200 DSC05186You'll see him here, you'll see him there, you'll see him just about everywhere. Those busts and statues gracing the main square in every town and village are all reminders of Turkey's national hero, Mustafa Kemal, later named Atatürk (1881-1938).

Every Turkish schoolchild learns Atatürk's life story off by heart, and on 10 November every year the whole country grinds to a standstill on the stroke of 9.05 am for a minute's silence to commemorate his death.

Atatürk's life and death

Mustafa Kemal was born in 1881, the son of Ali Riza Efendi and Zübeyde Hanım. His birthplace was Salonica (the modern Thessaloniki) in Greece, which was then part of the Ottoman Empire, and visitors to that town can visit the three-storey house where he grew up on production of their passport. To make things easier for those who don’t want to travel all the way to Greece, there are also two replicas of the house in Turkey. The first of them is in the Atatürk Forest Farm (Orman Çiftliği) in Ankara, the second in Kutlukent, seven kilometers east of Samsun on the Black Sea.

He first rose to prominence as a military leader in the Gallipoli campaign near Çanakkale during World War I. It was at Gallipoli that Atatürk helped repulse the ANZAC troops as they came ashore in what is now Anzac Cove in 1915, giving his men the famous command: “I am not ordering you to attack. I am ordering you to die.”

Later during the same campaign, he was fortunate to escape death when his pocket watch deflected a bullet at Conkbayırı (Chunuk Bair) where he had established his command post. Today, visitors to the battlefields can read his moving words to the mothers of the fallen ANZACS: “To us there is no difference between the Johnnies and the Mehmets...”

In the immediate aftermath of the defeat of the Ottoman Empire in World War I, Mustafa Kemal and a band of friends started to make preparations to free Turkey from the foreign troops that were occupying it. IzmitAtaturk

On May 19, 1919 Mustafa Kemal and his friends arrived by boat in Samsun to launch the War of Independence. Today visitors to the town can walk along a boardwalk called the Kurtuluş Yolu (Liberation Way) running down to the sea that serves as a reminder of this momentous event and visit a replica of the steamship Bandırma on which the men arrived in Samsun. 

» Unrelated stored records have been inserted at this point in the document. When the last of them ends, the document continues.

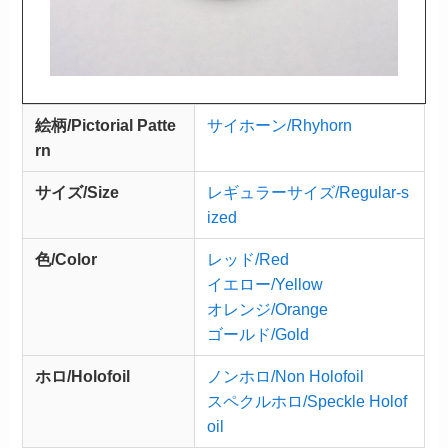
絵柄/Pictorial Patte
サイホーン/Rhyhorn
rn
サイズ/Size
レギュラーサイズ/Regular-s
ized
色/Color
レッド/Red
イエロー/Yellow
オレンジ/Orange
ゴールド/Gold
ホロ/Holofoil
ノンホロ/Non Holofoil
スペクルホロ/Speckle Holof
oil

From Samsun, Mustafa Kemal headed for the lovely inland town of Amasya to hold the first of a series of planning meetings. In Sivas, the building where the rebels gathered on Sept. 4 now houses the Ataturk Congress Museum with their photos resting on the old-fashioned wooden school desks that were used during the meeting. 

In October 1938, Atatürk was dining in İstanbul with friends on the presidential yacht, Savarona, when he was taken ill. He was conveyed to the nearby Dolmabahçe Palace, where he eventually died, on Nov. 10. Since then, every clock in the palace has been stopped at 9:05, the precise moment of his death, as recorded rather movingly in pencil on the desk diary of Celal Bayar, later the country’s third president, which is on display in the Second Congress Building in Ankara. Every tour of Dolmabahçe Palace now includes a visit to the room in which Atatürk died and where his unexpectedly narrow bed is draped with the Turkish flag.

Atatürk's main reforms

1923 - Proclamation of Turkish Republic to replace Ottoman Empire. Capital moved to Ankara.

1924 - New constitution adopted.

1925 - Polygamy and fez-wearing abolished.

1926 - Introduction of Western-style legal code. Civil marriage replaced religious version.

1928 - Islam ceased to be state religion. Latin alphabet replaced Arabic one.

1930 - Constantinople officially became İstanbul. Other town names Turkified.

1934 - Women won right to vote and sit in parliament. 

1935 - All Turks required to adopt a surname.

Atatürk today

As the years roll by, so Atatürk becomes even more of a hero as the Kemalist establishment (supporters of a secular way of life) fight to keep the flame alive. There are even laws against insulting Atatürk. Inevitably the most fervently religious Turks can get heartily sick of him. 

Atatürk was a great orator and many of his speeches and pithy sayings still adorn public buildings. Look out in particular for Ne Mutlu Türküm Diyene (How Happy is He who Can Call Himself a Turk) which goes down like a lead balloon in Kurdish parts of the country.

Other favourites include Türk, Oğun, Çalış, Güven (Turk, Be Proud, Work Hard and Be Confident) and Yurtta Sulh, Cihanda Sulh (Peace at Home, Peace in the World in Old Turkish).